Please join us for a UW Data Science Seminar featuring UW Biology Professor Lauren Buckley and UW Chemical Engineering PhD Candidate Cole Martin on Wednesday, April 23rd from 4:30 to 5:20 p.m. PT. This seminar will feature two different research projects supported by the eScience Data Science and AI Accelerator.

The seminar will be held in Electrical and Computer Engineering Building 125 – Campus Map.

“Automating assessment of butterfly thermoregulatory traits to uncover responses to climate variability and change”

Abstract: Heterogenous responses to climate change highlight the need to identify the underlying organismal mechanisms. Rapid progress in disseminating images of museum specimens affords extensive opportunities to assess shifts in functional traits across space and time to uncover mechanisms. A single butterfly phenotype—wing coloration—shapes organismal responses to climate change at both acute and chronic timescales. Dark wings allow Pierid butterflies to absorb more sunlight to heat up sufficiently for flight and associated fitness determining activities, but dark wings can result in overheating and damage during thermal extremes. We present a workflow to download specimen images from repositories, detect the bounding box of butterflies, subset images to butterflies with a standard resolution, classify whether the image is of a dorsal or ventral surface, and segment the butterfly wings. A geometric analysis then evaluates grayscale within the thermally relevant wing regions. We find that seasonal plasticity and spatial differences in coloration enable butterflies to balance flight capacity against risk of overheating. Shifts in wing coloration across decades depend on whether climate change poses an opportunity or a stress. Our project demonstrates the potential to leverage emerging computational tools and museum resources to identify the organismal mechanisms mediating climate change responses.

Biography: Lauren Buckley is a professor in Biology at the University of Washington. Her research integrates modelling, field and lab collection of ecological and physiological data, and ecoinformatics to examine how biology (morphology, physiology, and life history) determines an organism’s ecological and evolutionary responses to climate change. A focus is characterizing how organisms experience and respond to fine scale spatial and temporal environmental variation. Much of her recent work has entailed repeating functional experiments and observations on montane insects after several decades of climate change to assess ecological and evolutionary responses. The TrEnCh project builds computational and visualization tools to Translate Environmental Change into organismal responses and improve capacity for ecological and evolutionary forecasting.

“Quantification of HIV-1 DNA Isothermal Amplification Images Using Resnet-18 Networks”

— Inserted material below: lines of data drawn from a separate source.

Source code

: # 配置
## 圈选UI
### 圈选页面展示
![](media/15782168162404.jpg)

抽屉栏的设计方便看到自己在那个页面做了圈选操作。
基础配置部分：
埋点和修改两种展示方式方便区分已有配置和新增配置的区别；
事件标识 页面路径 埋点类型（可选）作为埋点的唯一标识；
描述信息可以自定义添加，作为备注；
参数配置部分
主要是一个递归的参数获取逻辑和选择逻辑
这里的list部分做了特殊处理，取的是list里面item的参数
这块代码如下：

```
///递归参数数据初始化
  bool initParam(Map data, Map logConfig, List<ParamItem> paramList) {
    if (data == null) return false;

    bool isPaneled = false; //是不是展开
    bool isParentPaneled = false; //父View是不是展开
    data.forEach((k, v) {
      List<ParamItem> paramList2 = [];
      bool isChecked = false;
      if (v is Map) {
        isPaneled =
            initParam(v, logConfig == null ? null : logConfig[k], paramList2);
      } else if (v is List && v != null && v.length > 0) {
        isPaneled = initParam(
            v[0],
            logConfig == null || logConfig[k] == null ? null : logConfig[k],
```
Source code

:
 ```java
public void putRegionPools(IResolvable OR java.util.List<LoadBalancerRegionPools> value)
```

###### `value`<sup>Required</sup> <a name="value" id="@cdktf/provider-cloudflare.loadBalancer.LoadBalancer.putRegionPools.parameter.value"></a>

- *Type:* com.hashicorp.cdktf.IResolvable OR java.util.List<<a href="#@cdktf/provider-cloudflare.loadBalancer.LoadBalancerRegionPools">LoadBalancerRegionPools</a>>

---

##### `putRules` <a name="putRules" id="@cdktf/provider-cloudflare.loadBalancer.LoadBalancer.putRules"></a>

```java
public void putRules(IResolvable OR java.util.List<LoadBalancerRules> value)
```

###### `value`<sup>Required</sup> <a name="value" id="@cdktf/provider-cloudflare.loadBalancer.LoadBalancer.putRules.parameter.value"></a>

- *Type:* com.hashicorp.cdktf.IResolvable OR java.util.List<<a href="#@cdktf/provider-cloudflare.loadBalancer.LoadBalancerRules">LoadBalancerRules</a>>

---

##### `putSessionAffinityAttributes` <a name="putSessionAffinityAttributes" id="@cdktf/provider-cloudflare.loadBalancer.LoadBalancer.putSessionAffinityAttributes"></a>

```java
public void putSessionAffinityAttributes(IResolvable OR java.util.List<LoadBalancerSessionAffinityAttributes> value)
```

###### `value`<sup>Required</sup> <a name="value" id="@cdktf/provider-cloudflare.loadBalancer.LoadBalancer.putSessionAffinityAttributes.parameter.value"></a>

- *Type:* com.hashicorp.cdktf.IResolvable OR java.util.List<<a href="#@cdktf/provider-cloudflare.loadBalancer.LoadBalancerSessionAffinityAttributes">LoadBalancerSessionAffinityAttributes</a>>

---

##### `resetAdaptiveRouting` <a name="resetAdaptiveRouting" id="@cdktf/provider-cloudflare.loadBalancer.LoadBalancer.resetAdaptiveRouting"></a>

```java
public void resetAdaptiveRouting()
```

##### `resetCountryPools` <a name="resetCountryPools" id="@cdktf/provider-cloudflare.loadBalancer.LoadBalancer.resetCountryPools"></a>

Abstract: Achieving the United Nations' goal of ending the HIV/AIDS epidemic by 2030 will require 30 million viral load tests annually—yet current diagnostics fall short in speed, scalability, and accessibility. To address this need, the Posner Research Group has developed a novel rapid HIV test based on isothermal nucleic acid quantification via time-resolved fluorescence microscopy of nucleation puncta. Previous DNA quantification using counts of discrete puncta has poor accuracy at high viral loads, limiting the method’s dynamic range. This work leverages a ResNet-18 convolutional neural network to overcome this barrier. By training a convolutional neural network on both spatial and temporal imaging data, we dramatically extend the system’s dynamic range, achieving 95% accuracy across clinically relevant viral load classifications. This approach offers a promising path toward fast, low-cost, and widely deployable quantitative diagnostics.

Biography: Cole Martin is a Ph.D. candidate in the Posner Research Group in the Department of Chemical Engineering at the University of Washington. His current research focuses on developing a quantitative HIV viral load test for use in low-resource settings. Prior to this, he helped create a rapid COVID-19 diagnostic that aimed to retain the sensitivity and specificity of PCR in the same readout format as lateral flow style antigen-based tests. Before starting graduate school, Cole worked at GlaxoSmithKline in vaccine adjuvant development. He holds bachelor’s degrees in chemical engineering and biological engineering from Montana State University and a master’s in chemical engineering from the University of Washington.

The 2024-2025 seminars will be held in person, and are free and open to the public.